Miedo, expectación y una sola fecha: viernes 5 de marzo. Llegaron las Olimpiadas Químicas en la Universidad Miguel Hernández. Y una vez ahí, todo mi esfuerzo y todos los meses de preparación se verían reflejados sobre un solo papel, en un examen interminable de 3 horas.
Echar la vista atrás ahora es fácil. El día en el que me preguntaron si quería ir a la olimpiada dije que sí. No lo pensé; pero si hoy me preguntaran por qué lo hice, no sabría decir muy bien la razón. Supongo que fue porque siempre me ha gustado la química. Además, hay mucho potencial en el Azud. Así que, que me lo propusieran a mí, precisamente a mí, me hizo mucha ilusión. Aunque después llegaron las dudas.
No iba a ser fácil. Ir a las olimpiadas suponía un esfuerzo extra en segundo de bachillerato, una responsabilidad sobre mis hombros para la que ni siquiera sabía si estaba preparada, o lo que es peor, si iba a estar a la altura; pero la confianza de mis amigos, mis familiares y en especial la de Fernando, mi profesor, hizo que no me echara atrás.
¿La verdad? De septiembre a marzo lo pasé fatal. Fueron unos meses muy duros en los que tuve que enfrentarme a centenares de ejercicios, teoría y conocimientos que se sumaban a mis obligaciones del último curso y a la presión de la Covid–19. Pasé por momentos de decir “¿Realmente merece la pena?”. Pero seguí adelante. Y entonces, llegó el día del examen.

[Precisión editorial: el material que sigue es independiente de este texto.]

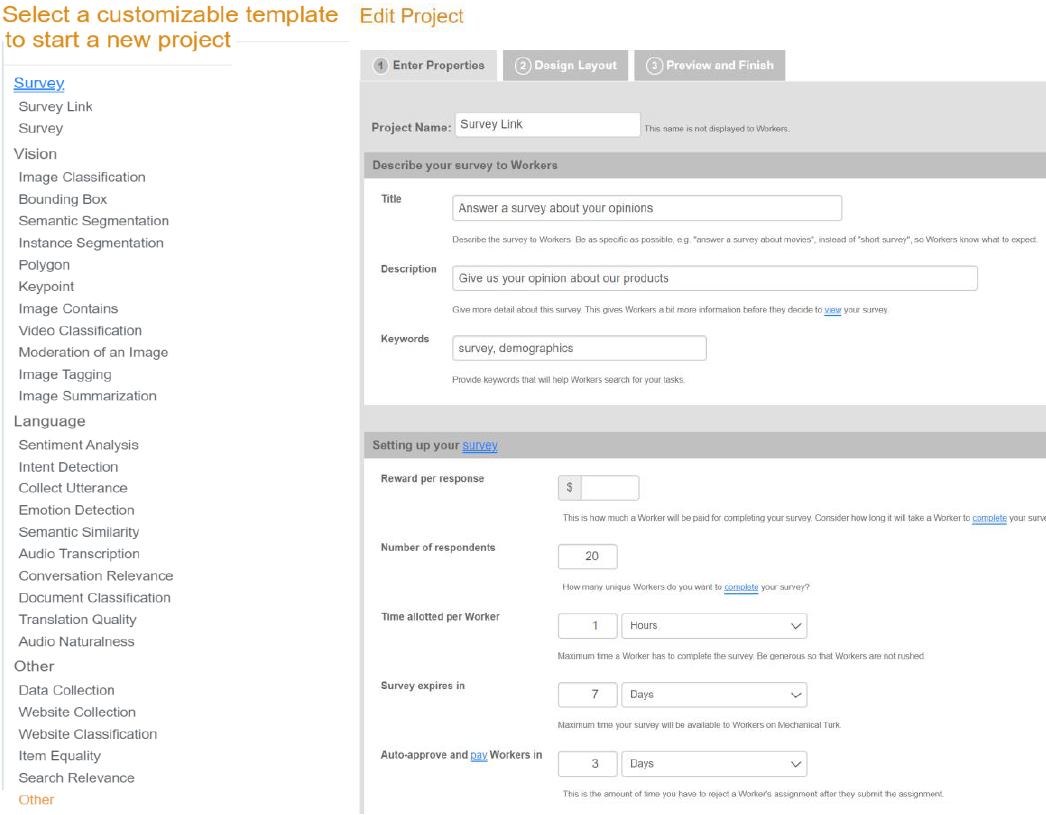
Figure 11. Project type specification in Amazon Mechanical Turk.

Experimenté un cúmulo de emociones. Nerviosismo, emoción… Y antes de ir, me sentí muy apoyada por mis amigos, quienes me desearon toda la suerte del mundo: “demuéstrales cómo se hacen las cosas en el Azud”. Yo me reí, pero luego me dije “tía, es que representas a todo el instituto”. Sentía una gran responsabilidad, un peso que recaía sobre mis hombros. No obstante, me sentía preparada. Estaba lista. E iba a hacerlo.

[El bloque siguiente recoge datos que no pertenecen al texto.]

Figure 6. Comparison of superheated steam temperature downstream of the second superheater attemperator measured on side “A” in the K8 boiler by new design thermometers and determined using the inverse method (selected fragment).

Cuando mis pies pisaron el césped de la Universidad, decidí respirar hondo. Estaba nerviosa, había llegado el momento y me temblaban las manos. En total, éramos dieciséis. Dieciséis personas que, como yo, se habían preparado para un examen de tres horas donde debíamos volcar todo lo que habíamos aprendido. Todo ello sin saber si sería suficiente. Es más, cuando terminé el examen, eso fue lo que pensé.
La incertidumbre me invadió. No recordaba nada de lo que había hecho ahí dentro, y me sentía frustrada porque sentía que no había dado el 100% de mí. Sin embargo, también me sentí algo liberada. Fuera cual fuese el resultado, había terminado. A pesar de que Fernando seguía teniendo una fe ciega en mí, yo me limité a resumirlo todo en la experiencia.
Una semana después, justo el día que yo iba a la Olimpiada de Física (sí, con una no me bastaba), tuve clase de química. Debido a las restricciones, esperamos a Fernando en la puerta de la clase; y cuando llegó, me preguntó si había visto su mensaje. Yo negué con la cabeza. No obstante, por su cara, algo me dijo que fuera lo que fuese, tenía que ver con las olimpiadas. En ese momento, se giró y dijo: “Bueno, tenéis que darle la enhorabuena”. Yo pregunté: “¿Por qué?”. A lo que él respondió: “Porque has quedado primera”.
No me lo podía creer. Yo, Ana María Sánchez Izquierdo, me había clasificado, y encima en primera posición. Si algo tengo que decir es que me sentí y me siento orgullosa. Porque todo mi esfuerzo ha dado sus frutos, demostrando, a su vez, lo que no tendría por qué estar demostrando, y es que las mujeres podemos ser excelentes en la ciencia. No hay barreras. Al menos, no debería haberlas.
Sin más dilación, me gustaría agradecer todo el cariño de mis amigos, compañeros, profesores y familiares; y en especial la fe, la creencia y el apoyo de Fernando Murcia antes, durante y después de la experiencia. ¡Nos vemos en las nacionales!